The fact that they had to let him into the Bookhouse Boys just because Big Ed is his uncle.

He narcs on Bobby every chance he gets.

Laura Palmer: "James, do you know why I'm so happy today?"
James: "Because your hair is so soft and it smells so good?"

That's some sub-Anakin-in-Episode-2 level seduction. Yet somehow, it works. Why? Because Laura Palmer had already banged every man in Twin Peaks except Joey, who seemed strangely uninterested. Yet James, that twerp, gets all moon-eyed over the town doorknob. He probably stayed home at nights, while Laura was pulling a train with Jacque and Leo, making her mixed tapes with Extreme and the Spin Doctors on them.

Bow down, dorkwads. Your king still lives.

*The character who came the closest to stealing James' crown was David Silver, 90210's whiteboy rapper who took like seven seasons to close the deal with Donna Martin. But he also gave Donna the crabs later, right? Anyway, he still can't top Hurley.


Anonymous Diomy Yunsa said...

Dude! I soo agree! Have you seen season 2? They had it on bravo way back when I was still in elementary school..or middle school..either of those 2. Neways, there's this song he makes and dedicates to laura...OMFG!!!!! Everytime James played the song while Dona and Maddy sang, I could feel every molecule in my body scream. Everytime I think about the song I start to bleed from my ears...I think the Twin Peaks Humor Site used to call the song "Hellacious."

9:37 PM  
Blogger The Bookhouse Boy said...

I dunno ... I've been downloading the second season (yes, I'm a criminal too) and I just watched the episode with "Just You" in it. It's almost a cool song. It's got a really 50s groove to it. But Hurley still bites it.

7:12 PM  
Anonymous Anonymous said...

You have perfectly captured the essence of James Hurley's pathetic character. I think Laura said it perfectly..."James is sweet, but he's so DUMB." One of the only smart things that turkey ever said.
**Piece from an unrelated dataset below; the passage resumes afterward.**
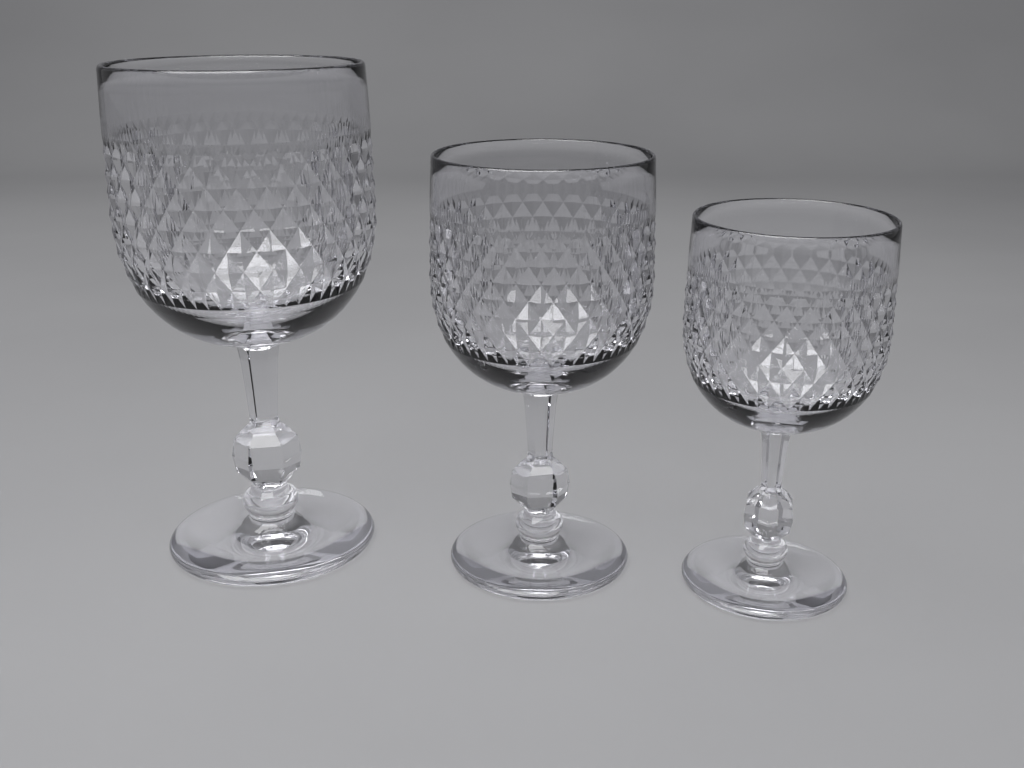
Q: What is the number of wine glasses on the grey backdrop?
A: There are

Har!

12:19 PM  
Anonymous catfish said...

i always think -"someone needs to give that guy a swirley"

6:55 AM  
Blogger randy said...

OMG, i can't believe i'm just reading this now (being a Twin Peaks fanatic for the greater part of my life & all), but yes, everyone i've known i've tried to turn on to the TP & 1 of the many lessons i impart on those watching for the 1st time is, as Laura herself said "James is so sweet but so dumb." And he only gets stupider as the show progresses.